- INSTRUCTIONS FOR THE TASK -
Give every line of text from the entries below as a single numbered list, leaving out any blank lines. Leave the pictures out of your answer.

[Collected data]
________________________
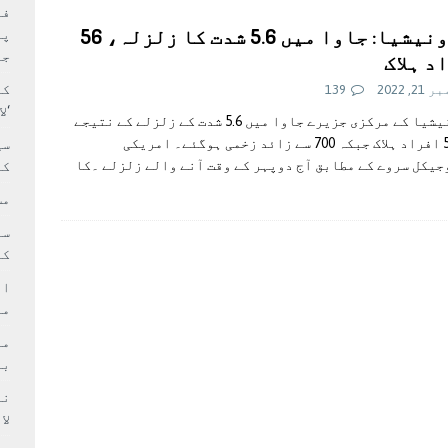
بہ: غیر ملکی پروڈکشنز پر مقامی مواد کو ترجیح دی جائے
فی
انڈونیشیا: جاوا میں 5.6 شدت کا زلزلہ، 56
پر
جا
د ہلاک
کا
2, 2022
139
‘ل
انڈونیشیا کے مرکزی جزیرے جاوا میں 5.6 شدت کے زلزلے کے نتیجے
میں 56 افراد ہلاک جبکہ 700 سے زائد زخمی ہوگئے۔ امریکی
سی
یکل سروے کے مطابق آج دوپہر کے وقت آنے والے زلزلے ۔کا
کر
مش
کی
ام
مد
بر
لا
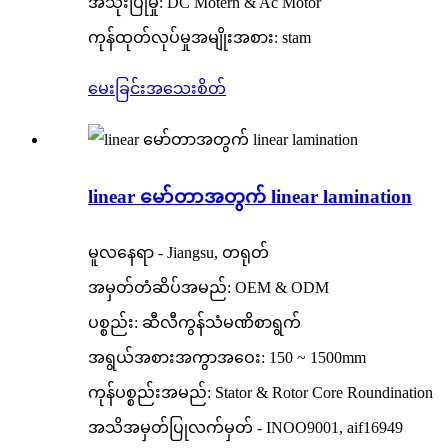
အသုံးပြုမှု: DC Motern & Ac Motor
ကုန်ထုတ်လုပ်မှုအမျိုးအစား: stam
မေးခြင်း
အသေးစိတ်
linear မော်တာအတွက် linear lamination
မူလနေရာ - Jiangsu, တရုတ်
အမှတ်တံဆိပ်အမည်: OEM & ODM
ပစ္စည်း: ဆီလီကွန်သံမဏိစာရွက်
အရွယ်အစားအကွာအဝေး: 150 ~ 1500mm
ကုန်ပစ္စည်းအမည်: Stator & Rotor Core Roundination
အသိအမှတ်ပြုလက်မှတ် - INOO9001, aif16949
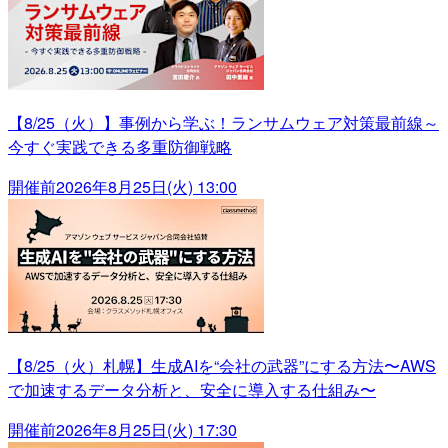
【8/25（火）】事例から学ぶ！ランサムウェア対策最前線～
今すぐ実践できる多重防御戦略
開催前
2026年8月25日(火) 13:00
【8/25（火）札幌】生成AIを“会社の武器”にする方法〜AWS
で加速するデータ分析と、安全に導入する仕組み〜
開催前
2026年8月25日(火) 17:30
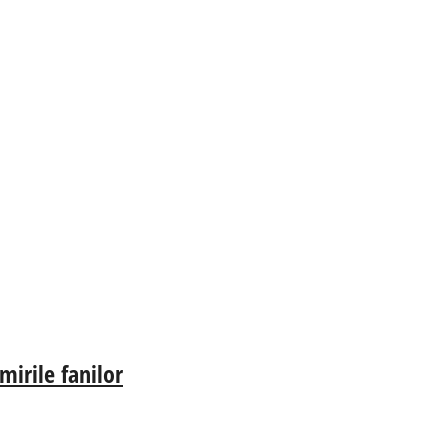
irile fanilor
________________________
- TASK RESPONSE -
1. بہ: غیر ملکی پروڈکشنز پر مقامی مواد کو ترجیح دی جائے
2. فی
3. انڈونیشیا: جاوا میں 5.6 شدت کا زلزلہ، 56
4. پر
5. جا
6. د ہلاک
7. کا
8. 2, 2022
9. 139
10. ‘ل
11. انڈونیشیا کے مرکزی جزیرے جاوا میں 5.6 شدت کے زلزلے کے نتیجے
12. میں 56 افراد ہلاک جبکہ 700 سے زائد زخمی ہوگئے۔ امریکی
13. سی
14. یکل سروے کے مطابق آج دوپہر کے وقت آنے والے زلزلے ۔کا
15. کر
16. مش
17. کی
18. ام
19. مد
20. بر
21. لا
22. အသုံးပြုမှု: DC Motern & Ac Motor
23. ကုန်ထုတ်လုပ်မှုအမျိုးအစား: stam
24. မေးခြင်း
25. အသေးစိတ်
26. linear မော်တာအတွက် linear lamination
27. မူလနေရာ - Jiangsu, တရုတ်
28. အမှတ်တံဆိပ်အမည်: OEM & ODM
29. ပစ္စည်း: ဆီလီကွန်သံမဏိစာရွက်
30. အရွယ်အစားအကွာအဝေး: 150 ~ 1500mm
31. ကုန်ပစ္စည်းအမည်: Stator & Rotor Core Roundination
32. အသိအမှတ်ပြုလက်မှတ် - INOO9001, aif16949
33. 【8/25（火）】事例から学ぶ！ランサムウェア対策最前線～
34. 今すぐ実践できる多重防御戦略
35. 開催前
36. 2026年8月25日(火) 13:00
37. 【8/25（火）札幌】生成AIを“会社の武器”にする方法〜AWS
38. で加速するデータ分析と、安全に導入する仕組み〜
39. 開催前
40. 2026年8月25日(火) 17:30
41. irile fanilor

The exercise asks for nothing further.